Jackie’s most recent position was the Senior Manager of Individual Giving at Higher Achievement, DC Metro. During her four year tenure as volunteer and then staff member she learned the value in power of nonprofit communications and education advocacy. She looks forward to sharing her experience and voice to become an agent for change and innovation at Critical Exposure.
Jackie has also worked for Susan G. Komen for the Cure and Event 360.She brings experience in fundraising and communications from her experiences at: the Susan G. Komen Global Race for the Cure, the Kennedy Center Honors, and most recently, as the D.C. Chapter President for buildOn.
Jackie attended the University of Florida where she discovered her passion for education reform when working with Alachua County Public Schools Foundation. In 2011, she received a Nonprofit Leadership Certificate from UDC.
Taylor Johnson is from the D.C. area, and attended Oberlin College where they studied creative writing and black studies. Taylor is interested in critical race theory, queer theory and social justice. They hope to bring more popular education trainings into the class in their role as Educator with Critical Exposure.
Originally from Trinidad and Tobago, Kimmi Ramnine grew up in queer youth empowerment and organizing spaces in NYC. She graduated from Sarah Lawrence College in 2012 where she was an editor for the annual student of color publication, Dark Phrases. As an undergraduate, Kimmi worked with a number of bilingual after-school programs, in youth leadership development organizations, and on racial justice campus organizing. As an Emerson National Hunger Fellow, Kimmi applied her applied her intersectional social justice analysis, with particular emphasis on anti-racism, to community organizing work at Growing Power-Chicago and policy work at the National Law Center on Homelessness and Poverty.
Felicia hails from Chicago with an extensive background in advocacy, youth development, and program design. Felicia’s experience working within Chicago’s school and housing systems, as well as for non-profit agencies here in D.C. has expanded her capacity to support and empower marginalized young people.
Through her work in Chicago’s nonprofit field, Felicia revamped and facilitated teen dating violence prevention workshops and forums for over 1,000 high school students.
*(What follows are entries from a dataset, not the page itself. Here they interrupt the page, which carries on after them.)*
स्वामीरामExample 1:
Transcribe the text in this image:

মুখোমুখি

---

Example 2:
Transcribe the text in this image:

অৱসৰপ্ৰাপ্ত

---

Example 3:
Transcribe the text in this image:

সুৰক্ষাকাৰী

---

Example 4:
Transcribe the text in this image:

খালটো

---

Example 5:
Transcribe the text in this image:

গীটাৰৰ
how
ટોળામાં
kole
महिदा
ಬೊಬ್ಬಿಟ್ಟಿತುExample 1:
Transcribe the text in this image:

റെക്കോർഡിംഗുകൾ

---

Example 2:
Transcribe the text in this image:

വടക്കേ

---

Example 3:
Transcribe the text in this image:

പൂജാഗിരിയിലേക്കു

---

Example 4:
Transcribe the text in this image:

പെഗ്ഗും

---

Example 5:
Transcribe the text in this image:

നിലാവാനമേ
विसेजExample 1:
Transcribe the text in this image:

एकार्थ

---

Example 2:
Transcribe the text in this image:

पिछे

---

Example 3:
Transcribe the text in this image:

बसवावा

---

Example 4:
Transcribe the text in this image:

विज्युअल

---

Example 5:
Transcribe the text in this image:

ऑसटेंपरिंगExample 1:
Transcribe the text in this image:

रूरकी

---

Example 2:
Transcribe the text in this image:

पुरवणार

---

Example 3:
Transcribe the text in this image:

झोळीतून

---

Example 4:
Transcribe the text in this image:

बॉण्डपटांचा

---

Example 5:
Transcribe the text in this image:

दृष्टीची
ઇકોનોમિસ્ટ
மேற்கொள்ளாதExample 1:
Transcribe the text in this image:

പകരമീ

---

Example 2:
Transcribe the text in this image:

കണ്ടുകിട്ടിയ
As the Program Director for the Chicago Public Schools’ (CPS) Groundbreakers, she had the unique opportunity to partner with 30 high school students to plan and build over 30 new playgrounds each year.
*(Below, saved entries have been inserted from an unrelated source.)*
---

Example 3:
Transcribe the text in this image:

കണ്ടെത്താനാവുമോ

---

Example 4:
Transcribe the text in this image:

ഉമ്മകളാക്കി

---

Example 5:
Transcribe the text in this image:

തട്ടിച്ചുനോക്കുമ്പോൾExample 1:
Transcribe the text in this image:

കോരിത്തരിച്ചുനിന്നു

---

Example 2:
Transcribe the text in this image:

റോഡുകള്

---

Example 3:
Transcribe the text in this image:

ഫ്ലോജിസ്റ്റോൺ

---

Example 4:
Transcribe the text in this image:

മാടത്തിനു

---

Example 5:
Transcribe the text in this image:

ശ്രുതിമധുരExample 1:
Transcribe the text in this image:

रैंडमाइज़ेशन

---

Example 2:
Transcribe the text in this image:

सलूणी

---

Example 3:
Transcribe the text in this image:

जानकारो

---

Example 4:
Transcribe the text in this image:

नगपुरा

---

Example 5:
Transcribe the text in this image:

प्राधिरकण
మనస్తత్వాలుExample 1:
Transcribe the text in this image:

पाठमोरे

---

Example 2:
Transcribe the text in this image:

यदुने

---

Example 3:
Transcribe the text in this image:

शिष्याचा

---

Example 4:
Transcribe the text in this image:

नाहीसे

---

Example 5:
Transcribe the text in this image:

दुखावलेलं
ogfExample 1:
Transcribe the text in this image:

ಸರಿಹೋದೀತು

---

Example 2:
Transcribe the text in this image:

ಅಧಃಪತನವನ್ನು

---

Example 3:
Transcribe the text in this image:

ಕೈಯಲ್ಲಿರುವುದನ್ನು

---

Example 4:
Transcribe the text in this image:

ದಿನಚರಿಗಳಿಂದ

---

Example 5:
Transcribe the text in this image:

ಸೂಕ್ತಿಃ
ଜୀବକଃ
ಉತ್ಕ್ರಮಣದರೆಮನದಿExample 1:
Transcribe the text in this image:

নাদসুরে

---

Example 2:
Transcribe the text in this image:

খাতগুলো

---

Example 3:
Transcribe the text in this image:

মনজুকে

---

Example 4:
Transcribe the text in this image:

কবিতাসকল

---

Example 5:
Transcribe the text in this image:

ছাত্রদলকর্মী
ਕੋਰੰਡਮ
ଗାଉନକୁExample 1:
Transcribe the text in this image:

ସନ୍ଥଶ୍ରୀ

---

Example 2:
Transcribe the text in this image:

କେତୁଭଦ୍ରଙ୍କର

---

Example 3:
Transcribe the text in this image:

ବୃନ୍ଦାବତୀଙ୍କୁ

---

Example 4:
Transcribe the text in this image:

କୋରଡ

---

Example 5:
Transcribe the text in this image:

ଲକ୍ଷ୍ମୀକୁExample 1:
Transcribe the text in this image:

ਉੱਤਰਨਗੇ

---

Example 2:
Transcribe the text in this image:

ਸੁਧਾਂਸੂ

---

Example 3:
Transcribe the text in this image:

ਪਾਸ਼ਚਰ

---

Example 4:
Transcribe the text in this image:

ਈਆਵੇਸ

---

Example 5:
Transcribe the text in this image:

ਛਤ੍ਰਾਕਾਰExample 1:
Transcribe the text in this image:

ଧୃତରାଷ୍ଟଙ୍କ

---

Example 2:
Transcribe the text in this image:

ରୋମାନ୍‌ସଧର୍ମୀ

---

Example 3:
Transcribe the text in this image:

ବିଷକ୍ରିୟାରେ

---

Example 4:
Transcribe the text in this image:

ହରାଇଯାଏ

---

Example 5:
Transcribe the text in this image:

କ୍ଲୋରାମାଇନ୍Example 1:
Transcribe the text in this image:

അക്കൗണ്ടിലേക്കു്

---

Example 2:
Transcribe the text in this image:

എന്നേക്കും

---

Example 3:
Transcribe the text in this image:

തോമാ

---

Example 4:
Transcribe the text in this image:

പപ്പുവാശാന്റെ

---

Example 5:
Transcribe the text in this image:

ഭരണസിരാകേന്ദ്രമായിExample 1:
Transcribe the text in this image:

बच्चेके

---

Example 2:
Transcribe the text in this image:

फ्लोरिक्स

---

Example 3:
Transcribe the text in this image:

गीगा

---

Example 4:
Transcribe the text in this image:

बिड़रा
During her most recent tenure as the Academy Director for a hip-hop and arts education non-profit here in D.C., Felicia developed a visual arts apprenticeship program, systems for outreach and enrollment of young artists, and established effective working relationships with local professional artists, educators and school-based staff.
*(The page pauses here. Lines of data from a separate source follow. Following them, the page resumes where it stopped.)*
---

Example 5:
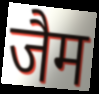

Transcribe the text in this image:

जैम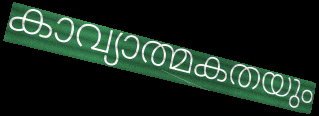
കാവ്യാത്മകതയും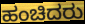
ಹಂಚಿದರುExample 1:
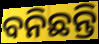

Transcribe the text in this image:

ବନିଛନ୍ତି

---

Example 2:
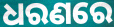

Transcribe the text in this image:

ଧରଣରେ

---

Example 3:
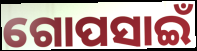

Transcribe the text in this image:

ଗୋପସାଇଁ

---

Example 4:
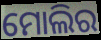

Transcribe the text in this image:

ମୋଲିର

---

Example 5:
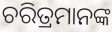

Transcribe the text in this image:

ଚରିତ୍ରମାନଙ୍କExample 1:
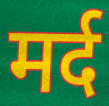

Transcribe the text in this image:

मर्द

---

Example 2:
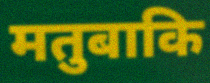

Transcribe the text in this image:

मतुबाकि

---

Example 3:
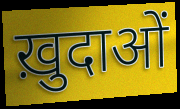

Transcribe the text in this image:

ख़ुदाओं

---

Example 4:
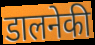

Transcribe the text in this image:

डालनेकी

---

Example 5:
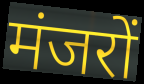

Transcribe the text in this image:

मंजरों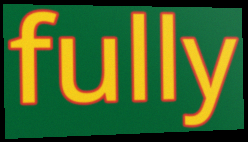
fully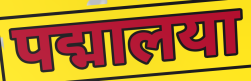
पद्मालयाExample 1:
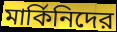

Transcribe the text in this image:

মার্কিনিদের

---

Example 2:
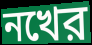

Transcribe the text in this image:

নখের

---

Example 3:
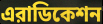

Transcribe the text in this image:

এরাডিকেশন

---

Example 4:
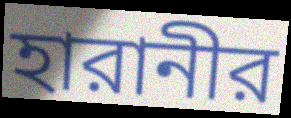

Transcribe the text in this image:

হারানীর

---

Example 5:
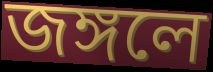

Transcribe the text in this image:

জঙ্গলে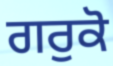
ਗਰੁਕੋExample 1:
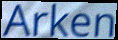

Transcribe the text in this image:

Arken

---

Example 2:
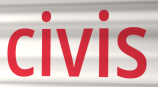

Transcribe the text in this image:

civis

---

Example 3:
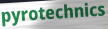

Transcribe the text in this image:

pyrotechnics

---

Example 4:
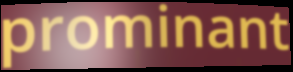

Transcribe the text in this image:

prominant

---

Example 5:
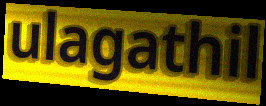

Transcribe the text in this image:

ulagathilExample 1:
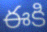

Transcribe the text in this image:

ఈకి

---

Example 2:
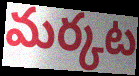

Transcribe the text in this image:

మర్కట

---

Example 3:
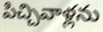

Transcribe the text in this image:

పిచ్చివాళ్లను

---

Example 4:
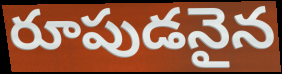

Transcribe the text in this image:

రూపుడనైన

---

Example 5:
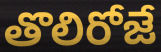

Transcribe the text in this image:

తొలిరోజే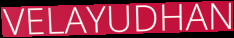
VELAYUDHAN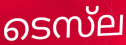
ടെസ്‌ല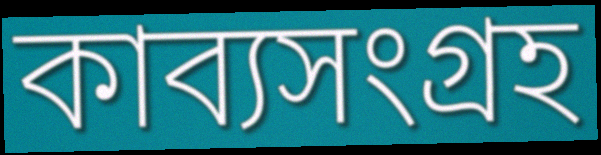
কাব্যসংগ্রহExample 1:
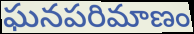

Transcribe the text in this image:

ఘనపరిమాణం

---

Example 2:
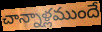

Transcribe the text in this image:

చాన్నాళ్లముందే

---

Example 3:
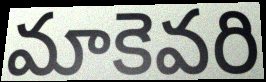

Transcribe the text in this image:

మాకెవరి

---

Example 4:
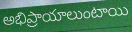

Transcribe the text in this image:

అభిప్రాయాలుంటాయి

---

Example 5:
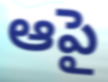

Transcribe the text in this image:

ఆపైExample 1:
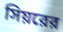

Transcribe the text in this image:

সিয়রের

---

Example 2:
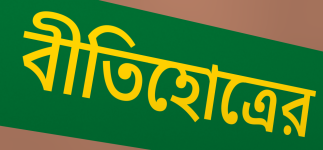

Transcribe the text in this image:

বীতিহোত্রের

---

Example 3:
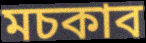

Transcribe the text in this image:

মচকাব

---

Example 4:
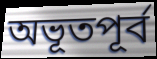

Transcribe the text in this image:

অভূতপূর্ব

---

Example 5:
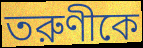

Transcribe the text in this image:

তরুণীকে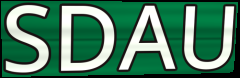
SDAU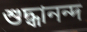
শুদ্ধানন্দ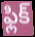
ఫ్లిక్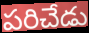
పరిచేడుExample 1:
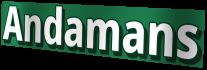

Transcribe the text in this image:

Andamans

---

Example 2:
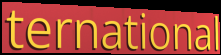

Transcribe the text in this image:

ternational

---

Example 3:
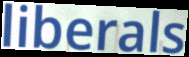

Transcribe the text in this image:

liberals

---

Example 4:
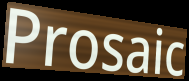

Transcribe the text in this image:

Prosaic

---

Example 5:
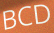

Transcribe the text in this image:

BCD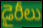
డైరీలు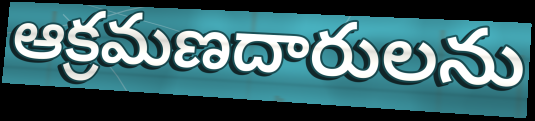
ఆక్రమణదారులనుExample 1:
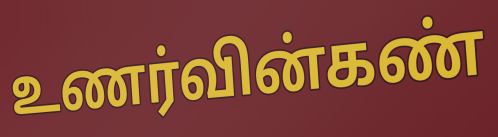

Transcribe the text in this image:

உணர்வின்கண்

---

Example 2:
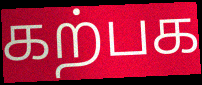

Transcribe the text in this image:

கற்பக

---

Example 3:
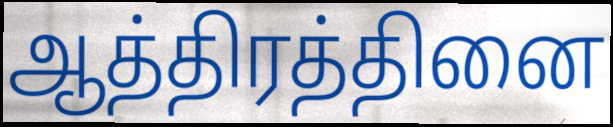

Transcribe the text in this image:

ஆத்திரத்தினை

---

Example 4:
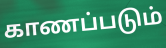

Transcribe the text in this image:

காணப்படும்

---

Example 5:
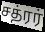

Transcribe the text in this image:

சத்ரர்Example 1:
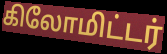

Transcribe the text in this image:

கிலோமிட்டர்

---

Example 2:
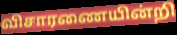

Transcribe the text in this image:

விசாரணையின்றி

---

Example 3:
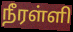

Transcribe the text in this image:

நீரள்ளி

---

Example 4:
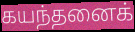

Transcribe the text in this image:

கயந்தனைக்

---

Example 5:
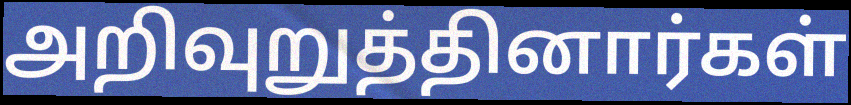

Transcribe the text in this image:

அறிவுறுத்தினார்கள்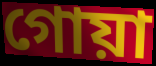
গোয়া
Pierre moved to the D.C. area from South Carolina to serve as a community member with the L'Arche Greater Washington, D.C. community. After four years at L'Arche, Pierre returned to his passion of empowering youth, and served as a Program Fellow with Reach Inc. Pierre is excited to continue his journey in empowering young people to realize their gifts through his work with CE.
Delonte is a D.C. native who is very interested in creating social change and making sure that the people in his community know the history of why things are the way they are. Delonte was a member of our Fellowship program from 2012-2014 and is the first Fellow to join our staff.